Congressman Rush Calls for Heart Disease Awareness
Congressman Rush Calls for Heart Disease Awareness
By Christopher Shuttlesworth
In honor of Black Women’s Heart Health Awareness Week, Congressman Bobby Rush recently held a conference entitled, “A Heart to Heart Conversation: African-American Women & Heart Health,” led by Pam Morris-Walton, WVON Radio Host and heart disease survivor at the Illinois Institute of Technology.
Heart disease is the number one killer in the United States, according to CloseTheGap.
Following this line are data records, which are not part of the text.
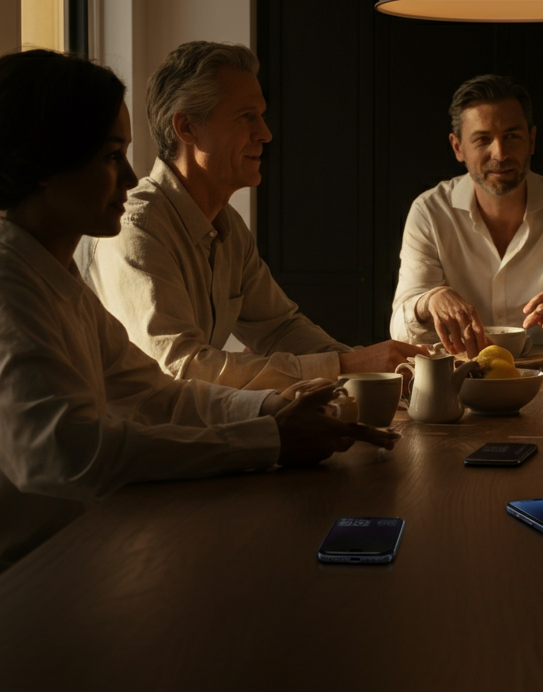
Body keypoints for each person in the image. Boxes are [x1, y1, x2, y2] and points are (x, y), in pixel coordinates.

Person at [0, 50, 396, 570]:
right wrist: (270, 437)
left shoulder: (58, 279)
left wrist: (270, 410)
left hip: (89, 547)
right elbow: (64, 454)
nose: (129, 176)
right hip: (32, 584)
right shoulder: (14, 284)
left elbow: (155, 393)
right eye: (110, 156)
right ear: (44, 164)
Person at [80, 41, 426, 391]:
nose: (265, 133)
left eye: (260, 115)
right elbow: (180, 368)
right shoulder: (134, 227)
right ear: (186, 128)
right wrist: (346, 365)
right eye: (246, 117)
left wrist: (374, 370)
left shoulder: (228, 226)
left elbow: (279, 328)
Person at [389, 74, 543, 356]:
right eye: (482, 139)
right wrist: (429, 300)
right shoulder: (430, 211)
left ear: (531, 140)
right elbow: (400, 331)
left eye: (512, 136)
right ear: (458, 147)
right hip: (462, 378)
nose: (500, 153)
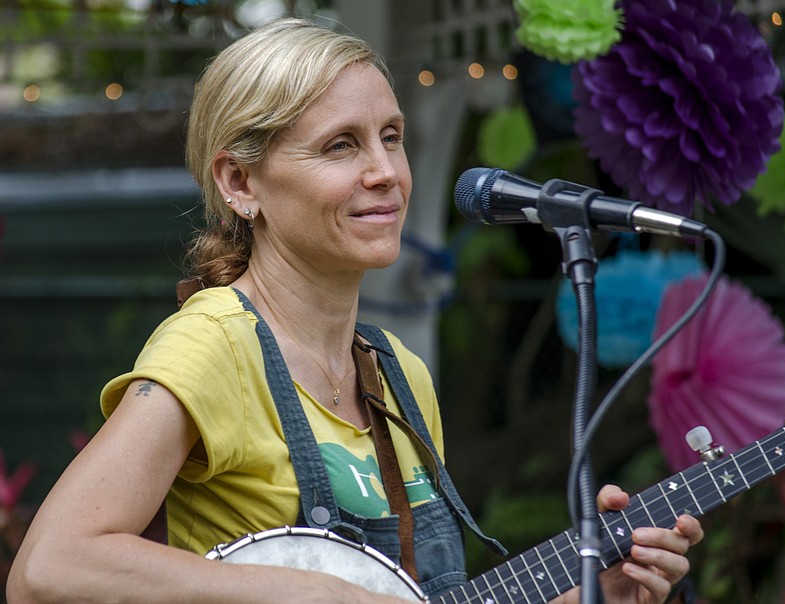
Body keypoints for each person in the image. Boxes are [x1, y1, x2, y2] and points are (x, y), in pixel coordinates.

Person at [7, 17, 702, 604]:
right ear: (240, 181)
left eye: (391, 137)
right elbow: (49, 567)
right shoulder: (215, 343)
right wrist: (310, 592)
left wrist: (591, 588)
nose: (386, 173)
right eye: (342, 144)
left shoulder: (399, 375)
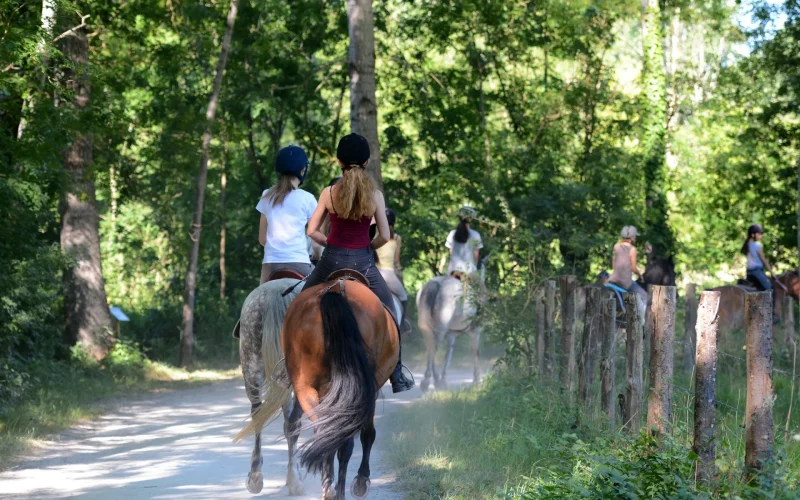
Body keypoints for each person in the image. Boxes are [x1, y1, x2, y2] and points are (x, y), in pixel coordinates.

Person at [304, 133, 414, 393]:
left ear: (339, 161)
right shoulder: (375, 195)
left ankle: (289, 365)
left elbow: (311, 231)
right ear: (366, 162)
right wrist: (367, 247)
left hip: (331, 261)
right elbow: (385, 236)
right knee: (390, 311)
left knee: (299, 302)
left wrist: (330, 241)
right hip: (364, 264)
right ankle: (397, 373)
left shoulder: (329, 192)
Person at [256, 145, 317, 284]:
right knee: (324, 296)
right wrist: (317, 256)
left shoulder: (266, 196)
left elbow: (262, 239)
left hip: (270, 266)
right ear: (302, 170)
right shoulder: (307, 198)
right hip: (300, 264)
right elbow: (315, 241)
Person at [375, 208, 410, 332]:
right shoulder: (396, 238)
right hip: (388, 274)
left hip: (373, 272)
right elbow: (396, 261)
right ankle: (402, 326)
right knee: (404, 296)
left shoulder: (374, 234)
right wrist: (399, 269)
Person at [741, 224, 779, 323]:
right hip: (757, 271)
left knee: (757, 290)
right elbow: (764, 260)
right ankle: (771, 315)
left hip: (749, 272)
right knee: (771, 289)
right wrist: (772, 273)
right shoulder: (757, 246)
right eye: (759, 233)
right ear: (753, 234)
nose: (761, 235)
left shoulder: (747, 245)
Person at [608, 226, 647, 301]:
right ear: (632, 237)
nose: (635, 238)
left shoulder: (616, 246)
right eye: (635, 236)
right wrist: (640, 276)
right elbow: (634, 268)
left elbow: (613, 266)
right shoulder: (632, 249)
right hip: (625, 282)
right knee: (644, 297)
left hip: (613, 280)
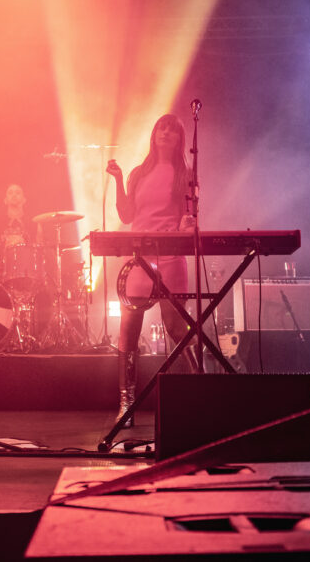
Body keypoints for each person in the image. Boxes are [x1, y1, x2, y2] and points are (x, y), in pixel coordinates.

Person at [106, 113, 194, 426]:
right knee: (128, 331)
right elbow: (127, 214)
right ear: (154, 134)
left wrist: (188, 225)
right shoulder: (138, 173)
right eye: (161, 127)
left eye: (172, 129)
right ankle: (126, 404)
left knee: (176, 327)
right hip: (140, 259)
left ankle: (200, 390)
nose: (165, 133)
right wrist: (117, 179)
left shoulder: (186, 173)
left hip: (171, 256)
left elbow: (189, 215)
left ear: (180, 138)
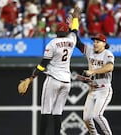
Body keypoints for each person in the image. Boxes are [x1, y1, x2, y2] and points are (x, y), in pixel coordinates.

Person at [22, 7, 81, 135]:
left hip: (53, 79)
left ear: (55, 32)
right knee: (58, 111)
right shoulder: (71, 39)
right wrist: (75, 18)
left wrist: (32, 77)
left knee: (45, 110)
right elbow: (75, 30)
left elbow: (43, 64)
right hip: (66, 81)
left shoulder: (52, 43)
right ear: (66, 32)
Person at [70, 11, 114, 134]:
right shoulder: (90, 51)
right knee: (86, 118)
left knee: (97, 115)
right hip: (93, 89)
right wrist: (74, 24)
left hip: (104, 89)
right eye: (94, 41)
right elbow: (78, 43)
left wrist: (92, 72)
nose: (95, 43)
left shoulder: (107, 54)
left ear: (104, 44)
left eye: (98, 41)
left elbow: (110, 68)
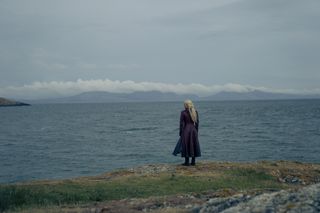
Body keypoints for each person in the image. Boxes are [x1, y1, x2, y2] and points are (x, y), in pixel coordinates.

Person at [179, 99, 201, 166]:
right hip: (193, 130)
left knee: (186, 145)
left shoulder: (183, 112)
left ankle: (187, 162)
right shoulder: (195, 111)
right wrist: (196, 131)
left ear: (185, 105)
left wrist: (181, 132)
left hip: (186, 130)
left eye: (184, 104)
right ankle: (193, 162)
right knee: (194, 144)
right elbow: (197, 123)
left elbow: (181, 124)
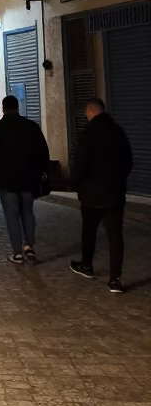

A Black woman’s chance of getting heart disease is 49 percent and for Black men, it’s 44 percent.
Rush. who recently lost his 67 year-old wife, Carolyn, to congestive heart failure said, “I missed quite a few days from Washington D.C. because my primary care was to be at my wife’s side,” he said. “But it became a real struggle to be with her and see her deteriorating with also having to help her in ways the doctors told me to.”
He said one thing he’s learned from 36 years of marriage is the important lesson of devotion, which Rush says is the highest form of love…higher than sacrifice.
“With sacrifice, you are in love and you give up something such as an ego or personality,” he said. “But when you’re devoted, you just do it just because and you don’t even think about it because your personality isn’t in it at all.”
Pam Morris, WVON Radio Host, explained that like Carolyn Rush and many other African American women, she too was diagnosed with heart disease on Feb. 23, 2016.
“I was heading to visit my mother in West Virginia and my primary doctor wanted me to come in to check my lungs due to recent breathing
problems,” Morris said. As a result of that doctor’s visit Morris said she was diagnosed with congestive heart failure.
She said she was placed on medicine for four months, but received no positive results, only another diagnosis of advanced congestive heart
failure.
“Several days later, at the University of Chicago Medicine Hospital, a wonderful doctor looked me in my face and asked, ‘Do you want to live and if you want to live then you need a new heart.’”
Later, Morris said she was admitted into the hospital and after 27 days, received a new heart from a donor. Morris said she’s a, “living, walking miracle with a heart that has no infection or injection.”
Rush said he supports all initiatives surrounding heart disease and is fully devoted to helping African American women to understand there is a lurking killer that haunts them daily and added the participation of African American women working against heart disease is currently inadequate.
“It’s a reality that’s not spoken about,” Rush said. “We have to tell our mothers and daughters, sisters and aunts and girlfriends that this is a very threatening condition and we can’t be silent. I’ve introduced legislation to create a public awareness week around heart disease for African American women where we can participate in a walk in 2018 to bring a higher
consciousness to the African American community.”